Top of DATA EXTRACT

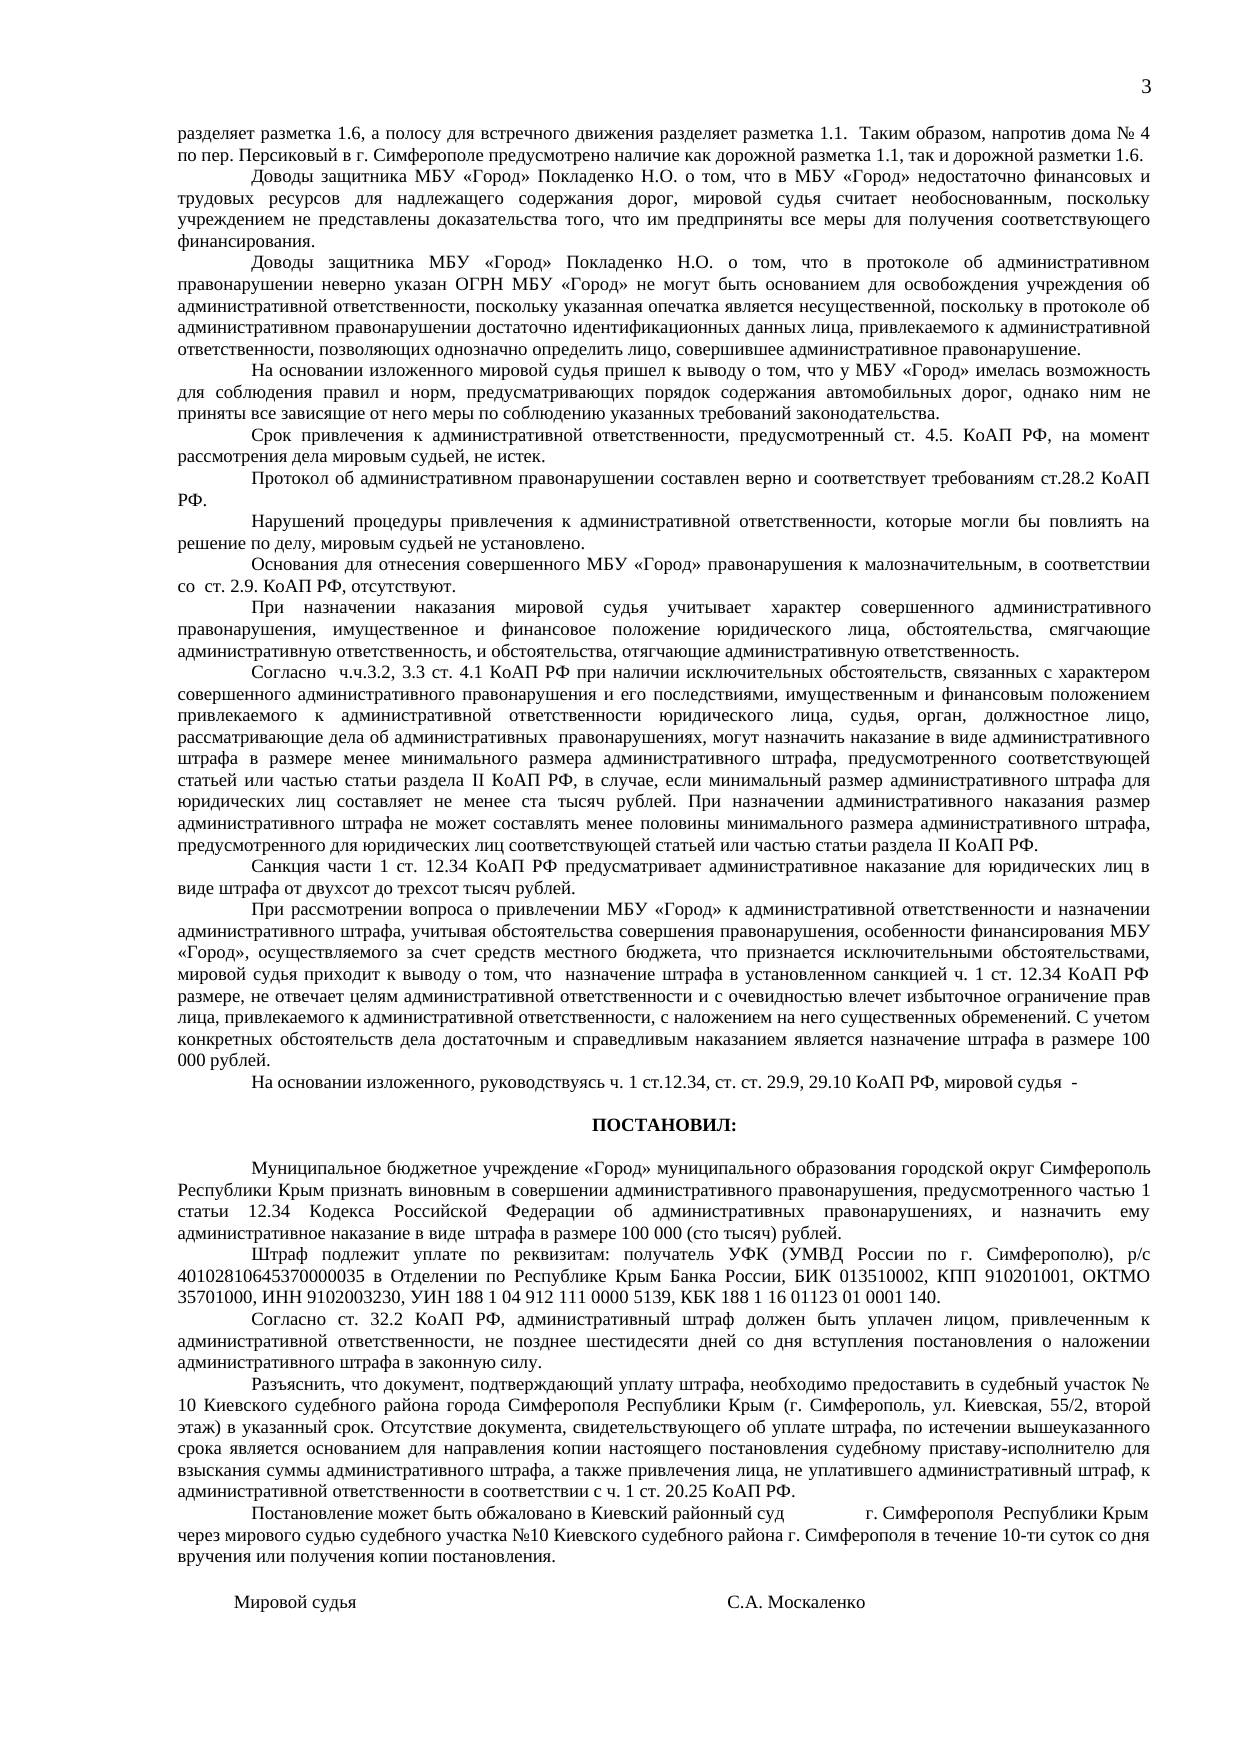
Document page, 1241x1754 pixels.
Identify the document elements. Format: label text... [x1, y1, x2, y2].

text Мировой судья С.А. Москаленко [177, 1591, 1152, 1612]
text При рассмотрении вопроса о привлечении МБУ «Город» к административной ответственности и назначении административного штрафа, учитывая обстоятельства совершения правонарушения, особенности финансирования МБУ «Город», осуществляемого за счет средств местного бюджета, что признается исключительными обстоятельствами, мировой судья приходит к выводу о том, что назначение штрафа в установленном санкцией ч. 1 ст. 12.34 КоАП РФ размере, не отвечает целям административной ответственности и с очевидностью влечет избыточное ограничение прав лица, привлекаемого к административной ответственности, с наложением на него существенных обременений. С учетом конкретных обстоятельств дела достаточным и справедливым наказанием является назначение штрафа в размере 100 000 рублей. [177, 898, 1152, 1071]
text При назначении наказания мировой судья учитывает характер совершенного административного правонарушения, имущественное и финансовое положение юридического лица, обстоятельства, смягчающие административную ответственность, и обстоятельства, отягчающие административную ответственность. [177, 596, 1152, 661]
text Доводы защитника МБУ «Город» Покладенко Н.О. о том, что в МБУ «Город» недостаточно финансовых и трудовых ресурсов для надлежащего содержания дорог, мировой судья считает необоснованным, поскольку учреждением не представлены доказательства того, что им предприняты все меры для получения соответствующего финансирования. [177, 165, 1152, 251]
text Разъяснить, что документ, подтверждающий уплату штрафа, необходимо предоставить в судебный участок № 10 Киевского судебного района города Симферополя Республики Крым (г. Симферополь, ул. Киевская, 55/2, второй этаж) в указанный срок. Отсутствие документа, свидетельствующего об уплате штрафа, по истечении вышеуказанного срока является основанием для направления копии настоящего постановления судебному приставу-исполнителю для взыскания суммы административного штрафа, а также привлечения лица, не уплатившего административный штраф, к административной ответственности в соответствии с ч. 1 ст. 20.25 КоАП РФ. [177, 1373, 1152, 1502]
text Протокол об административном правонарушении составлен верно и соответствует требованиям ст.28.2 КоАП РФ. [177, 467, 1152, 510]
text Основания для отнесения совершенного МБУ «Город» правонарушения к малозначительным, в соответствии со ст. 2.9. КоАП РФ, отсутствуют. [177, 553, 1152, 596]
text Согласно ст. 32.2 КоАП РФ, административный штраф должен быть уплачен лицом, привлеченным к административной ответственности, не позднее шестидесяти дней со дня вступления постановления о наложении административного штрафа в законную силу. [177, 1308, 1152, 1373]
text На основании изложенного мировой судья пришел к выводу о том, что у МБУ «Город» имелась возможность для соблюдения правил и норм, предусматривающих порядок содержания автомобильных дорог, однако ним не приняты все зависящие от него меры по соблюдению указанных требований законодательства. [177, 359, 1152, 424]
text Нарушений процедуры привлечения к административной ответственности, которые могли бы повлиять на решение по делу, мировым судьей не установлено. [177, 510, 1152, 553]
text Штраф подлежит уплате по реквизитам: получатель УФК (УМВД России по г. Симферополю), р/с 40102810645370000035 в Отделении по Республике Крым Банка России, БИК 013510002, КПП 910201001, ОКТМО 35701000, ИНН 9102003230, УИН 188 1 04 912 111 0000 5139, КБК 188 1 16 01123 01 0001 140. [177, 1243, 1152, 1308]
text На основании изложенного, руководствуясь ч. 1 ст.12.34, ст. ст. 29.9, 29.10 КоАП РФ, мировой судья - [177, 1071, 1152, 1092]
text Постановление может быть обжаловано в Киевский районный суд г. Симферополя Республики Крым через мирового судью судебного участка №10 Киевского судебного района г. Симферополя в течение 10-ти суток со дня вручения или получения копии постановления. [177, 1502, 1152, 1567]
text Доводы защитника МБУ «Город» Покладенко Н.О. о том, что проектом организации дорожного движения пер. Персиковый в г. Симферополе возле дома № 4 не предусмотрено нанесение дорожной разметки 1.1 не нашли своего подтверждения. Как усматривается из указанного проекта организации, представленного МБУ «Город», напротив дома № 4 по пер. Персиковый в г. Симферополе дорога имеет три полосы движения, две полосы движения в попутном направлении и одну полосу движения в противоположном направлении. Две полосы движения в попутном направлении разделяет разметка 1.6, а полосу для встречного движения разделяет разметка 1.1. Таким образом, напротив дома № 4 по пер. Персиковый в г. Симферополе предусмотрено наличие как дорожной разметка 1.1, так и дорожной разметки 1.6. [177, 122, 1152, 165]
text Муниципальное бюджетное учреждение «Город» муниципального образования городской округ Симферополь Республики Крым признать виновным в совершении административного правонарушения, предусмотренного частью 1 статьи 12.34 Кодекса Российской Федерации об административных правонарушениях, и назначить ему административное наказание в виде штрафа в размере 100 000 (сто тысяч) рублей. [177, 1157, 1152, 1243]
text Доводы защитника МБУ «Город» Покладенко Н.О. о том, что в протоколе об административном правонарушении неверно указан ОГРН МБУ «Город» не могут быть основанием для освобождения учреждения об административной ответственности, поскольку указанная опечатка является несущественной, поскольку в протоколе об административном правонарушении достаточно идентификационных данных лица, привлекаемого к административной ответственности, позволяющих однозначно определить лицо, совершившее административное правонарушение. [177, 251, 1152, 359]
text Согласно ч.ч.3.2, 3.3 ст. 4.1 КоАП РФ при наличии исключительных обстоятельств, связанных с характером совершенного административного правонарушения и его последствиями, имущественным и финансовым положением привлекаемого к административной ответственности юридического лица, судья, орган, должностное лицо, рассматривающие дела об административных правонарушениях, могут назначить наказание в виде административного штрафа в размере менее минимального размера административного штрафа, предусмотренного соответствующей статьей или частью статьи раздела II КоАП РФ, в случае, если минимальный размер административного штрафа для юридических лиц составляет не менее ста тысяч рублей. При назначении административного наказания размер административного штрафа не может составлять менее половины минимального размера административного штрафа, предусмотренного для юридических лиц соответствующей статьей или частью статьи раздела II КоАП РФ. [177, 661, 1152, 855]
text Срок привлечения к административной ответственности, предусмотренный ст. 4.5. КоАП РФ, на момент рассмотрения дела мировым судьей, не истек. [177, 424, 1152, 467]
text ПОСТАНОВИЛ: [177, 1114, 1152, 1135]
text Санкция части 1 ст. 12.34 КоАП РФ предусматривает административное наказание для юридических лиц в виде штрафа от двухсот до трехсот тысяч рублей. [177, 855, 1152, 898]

Bottom of DATA EXTRACT
Top of DATA EXTRACT

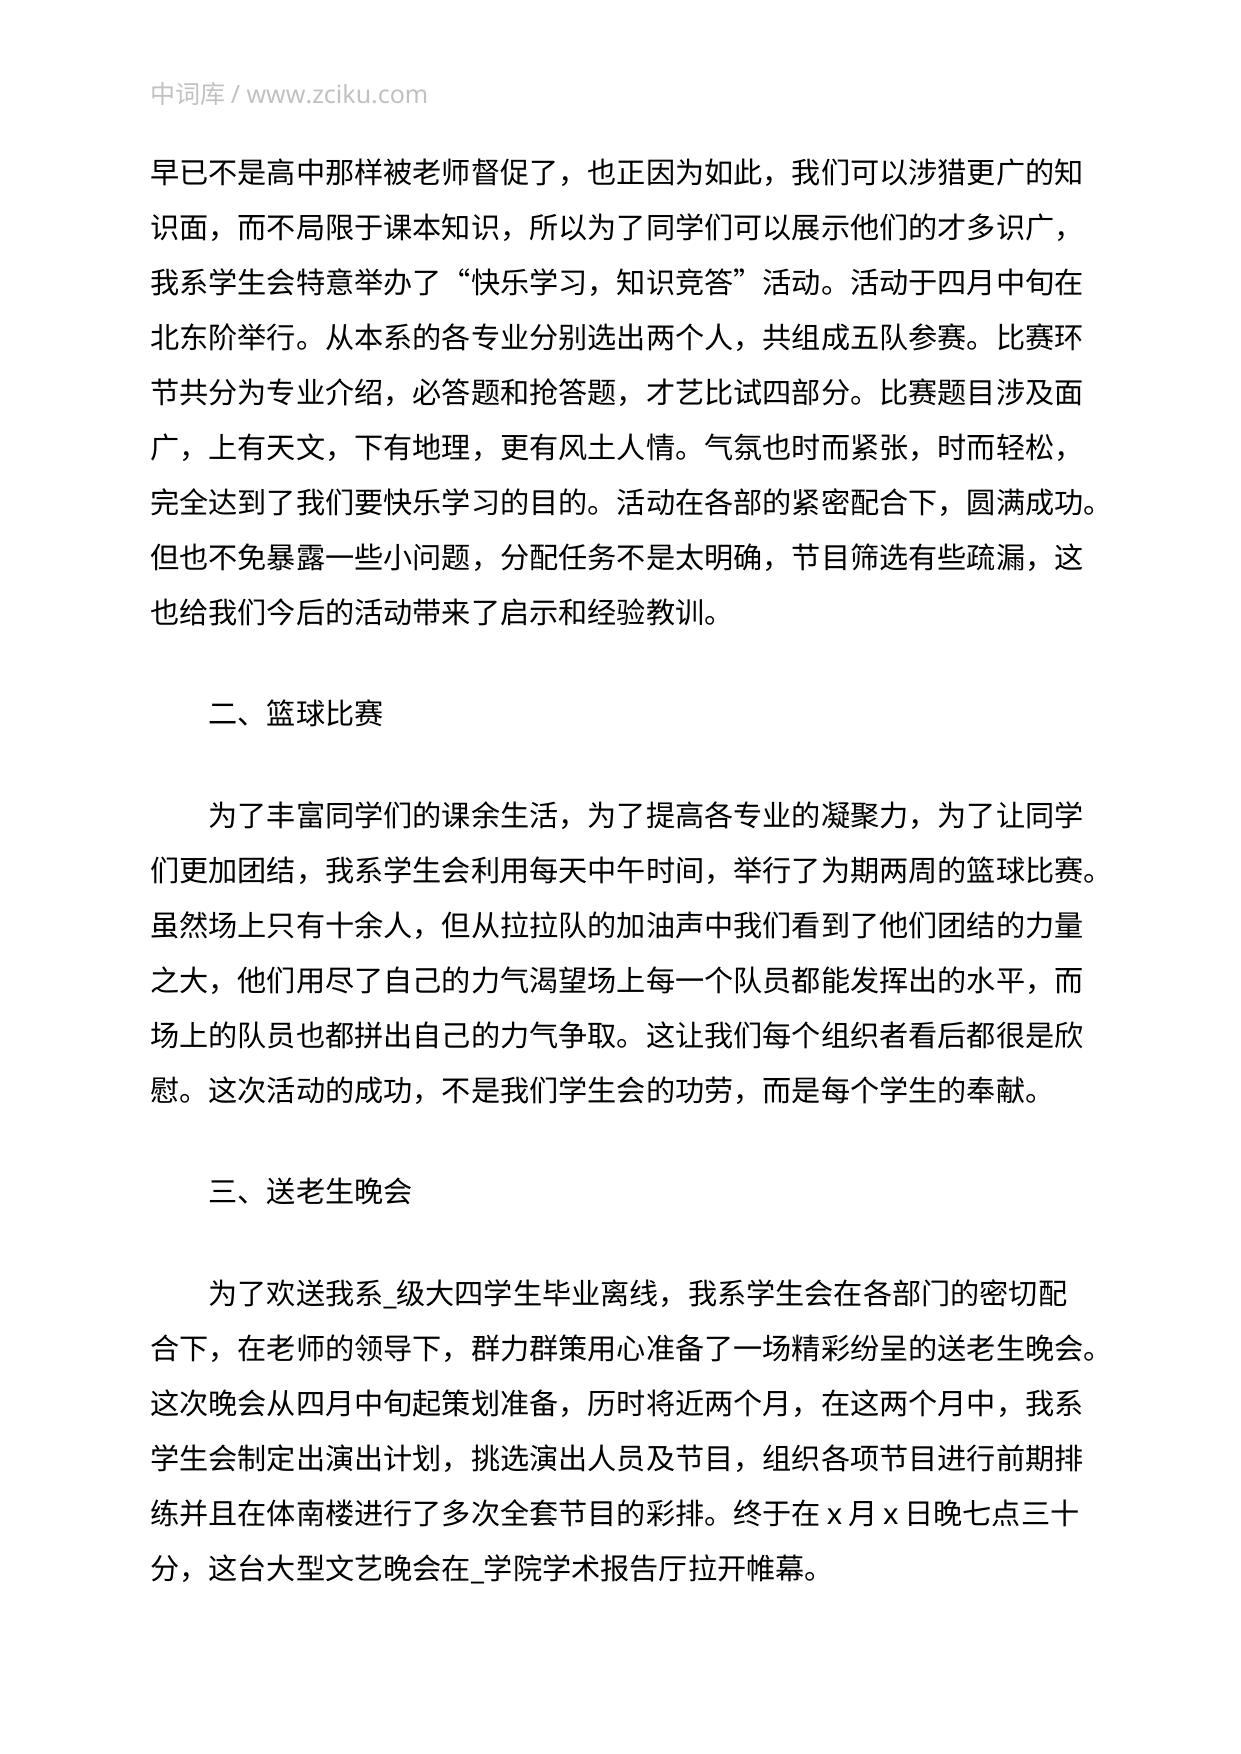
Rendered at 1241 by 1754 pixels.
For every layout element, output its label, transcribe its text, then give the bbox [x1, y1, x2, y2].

Bottom of DATA EXTRACT
Top of DATA EXTRACT

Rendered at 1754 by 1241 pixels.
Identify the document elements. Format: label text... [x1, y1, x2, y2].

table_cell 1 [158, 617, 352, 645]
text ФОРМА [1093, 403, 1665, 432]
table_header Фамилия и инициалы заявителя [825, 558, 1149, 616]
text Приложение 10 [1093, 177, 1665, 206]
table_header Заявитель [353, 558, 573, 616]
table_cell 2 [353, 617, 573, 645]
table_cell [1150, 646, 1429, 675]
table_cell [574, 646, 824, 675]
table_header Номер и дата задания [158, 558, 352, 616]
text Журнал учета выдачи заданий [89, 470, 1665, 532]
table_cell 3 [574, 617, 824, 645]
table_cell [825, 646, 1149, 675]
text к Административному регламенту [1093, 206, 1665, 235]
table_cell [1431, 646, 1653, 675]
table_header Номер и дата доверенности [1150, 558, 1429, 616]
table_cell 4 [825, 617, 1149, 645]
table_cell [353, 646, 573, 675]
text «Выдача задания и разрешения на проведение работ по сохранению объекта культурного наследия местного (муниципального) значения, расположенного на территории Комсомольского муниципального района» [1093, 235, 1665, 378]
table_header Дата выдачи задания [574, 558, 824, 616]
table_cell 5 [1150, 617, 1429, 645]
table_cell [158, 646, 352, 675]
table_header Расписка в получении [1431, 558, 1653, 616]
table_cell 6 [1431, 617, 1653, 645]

Bottom of DATA EXTRACT

| WORK REQUIRED |
Write out every line of the listing that holds the word "pixels".

| SOLUTION |
Document page, 1241x1754 pixels.
Rendered at 1241 by 1754 pixels.
Rendered at 1754 by 1241 pixels.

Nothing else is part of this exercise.